Alice Terry and Paul Wegener in The Magician (1926)

THE MAGICIAN

(director/writer: Rex Ingram; screenwriter: based on the novel by W. Somerset Maugham; cinematographer: John F. Seitz; editor: Grant Whytock; music: Robert Israel-2010; cast: Paul Wegener (Oliver Haddo), Alice Terry (Margaret Dauncey), Ivan Petrovich (Dr. Arthur Burdon), Firmin Gemier (Dr. Porhoet), Henry Wilson (Haddo’s dwarf servant), Gladys Hamer (Susie Boud); Runtime: 83; MPAA Rating: NR; producer: Rex Ingram; Metro-Goldwyn Pictures; 1926-silent)

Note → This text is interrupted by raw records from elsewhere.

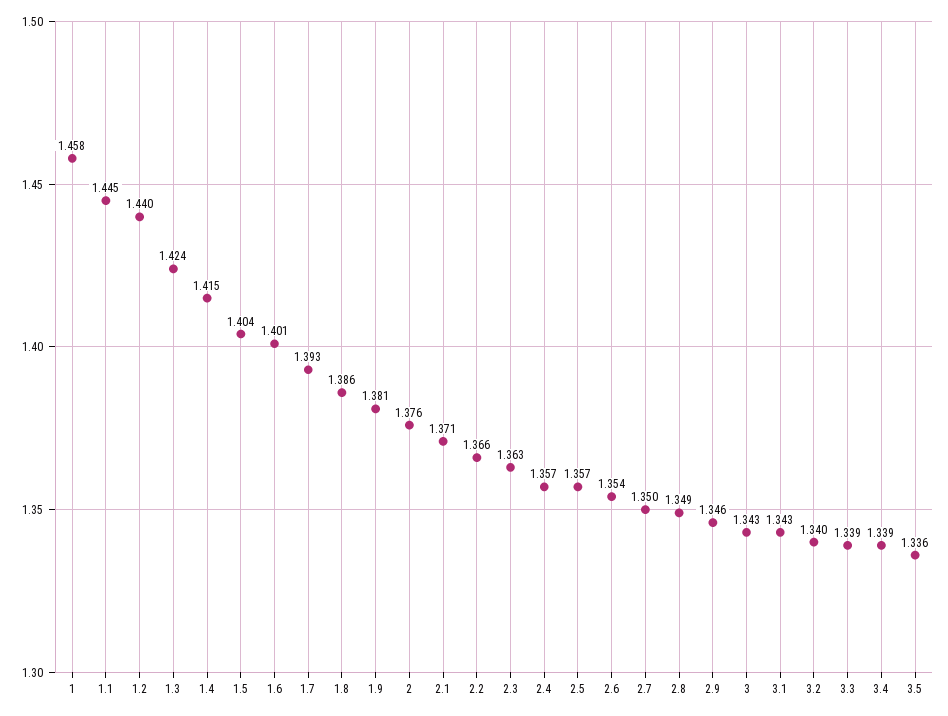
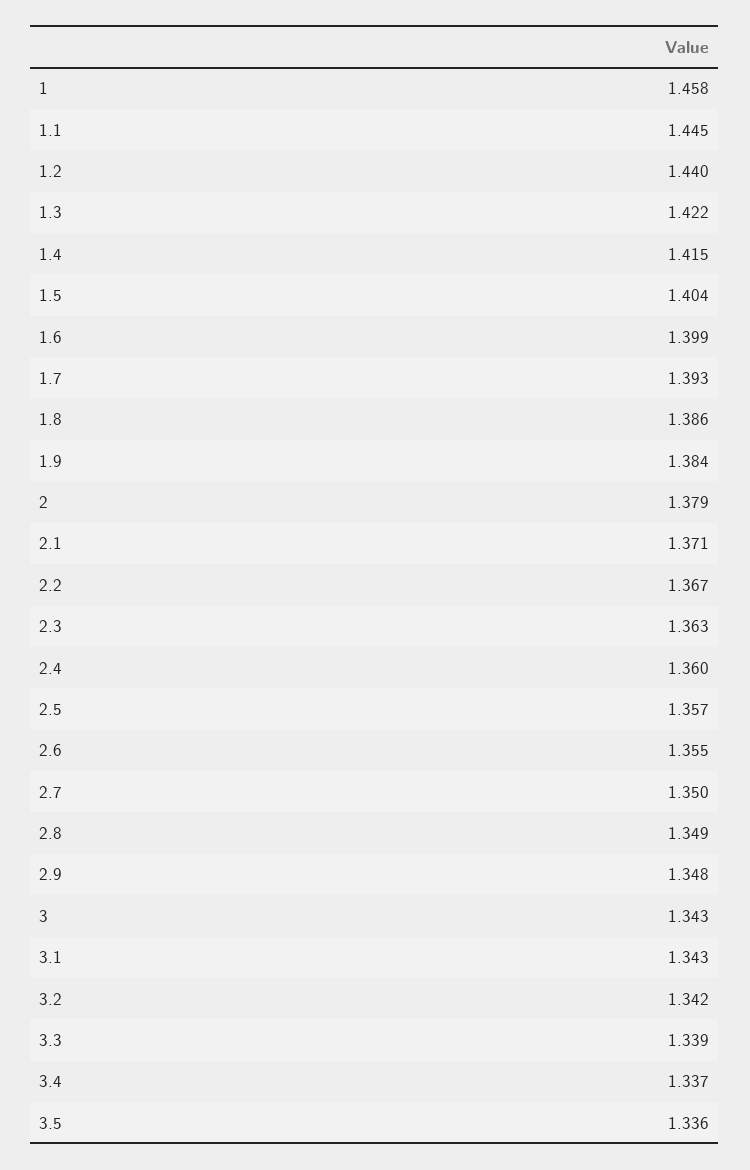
  {
    "1": 1.458,
    "1.1": 1.445,
    "1.2": 1.44,
-   "1.3": 1.424,
+   "1.3": 1.422,
    "1.4": 1.415,
    "1.5": 1.404,
-   "1.6": 1.401,
+   "1.6": 1.399,
    "1.7": 1.393,
    "1.8": 1.386,
-   "1.9": 1.381,
+   "1.9": 1.384,
-   "2": 1.376,
+   "2": 1.379,
    "2.1": 1.371,
-   "2.2": 1.366,
+   "2.2": 1.367,
    "2.3": 1.363,
-   "2.4": 1.357,
+   "2.4": 1.36,
    "2.5": 1.357,
-   "2.6": 1.354,
+   "2.6": 1.355,
    "2.7": 1.35,
    "2.8": 1.349,
-   "2.9": 1.346,
+   "2.9": 1.348,
    "3": 1.343,
    "3.1": 1.343,
-   "3.2": 1.34,
+   "3.2": 1.342,
    "3.3": 1.339,
-   "3.4": 1.339,
+   "3.4": 1.337,
    "3.5": 1.336
  }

Reviewed by Dennis Schwartz

This finely filmed and acted obscure horror film, exploiting great imagery, was loosely based on the 1908 novel by the young Somerset Maugham.”

This finely filmed and acted obscure horror film, exploiting great imagery, was loosely based on the 1908 novel by the young Somerset Maugham. The author was inspired by the infamous black magician from England Aleister Crowley. As one would expect from such bizarre source material, this is a strange story. Rex Ingram(“The Arab”/”The Garden of Allah”/”Turn to the Right”) is writer, director and producer. It’s a precursor to the mad scientist Frankenstein film that followed 6 years later and made horror films an important genre.

The film opens in Paris, where the sculptress, Margaret Dauncey (Alice Terry, wife of Ingram), has a studio in the Latin Quarter. When her giant sculpture falls on her, it crushes her spine. Her uncle guardian, Dr. Porhoet (Firmin Gemier), gets the brilliant young American surgeon Dr. Arthur Burdon (Ivan Petrovich) to operate. The radical operation is a success and she’s not crippled. The two fall in love and plan to marry. But the sinister magician /hypnotist/charlatan, Dr Haddo (Paul Wegener, German actor), a former inmate of an insane asylum, who observed the operation, has other plans and kidnaps her by hypnotizing her and making her obey his commands. He takes her to the French Riviera and marries her. In his lab, located in a forbidden ancient sorcerer’s tower in the remote part of Monte Carlo, he holds her captive with the help of his perverted dwarf satyr (Henry Wilson), leaving her strapped to an operating table as he plans to create life through an ancient magic alchemist formula that requires the blood from a virgin’s heart to complete the formula for a homunculus. To the rescue of the possessed woman come Burdon and her uncle. The suspense builds if they can reach her in time, which leads to an explosive climax.

Michael Powell was one of Ingram’s assistant directors, who was eventually to become one of cinema’s great directors.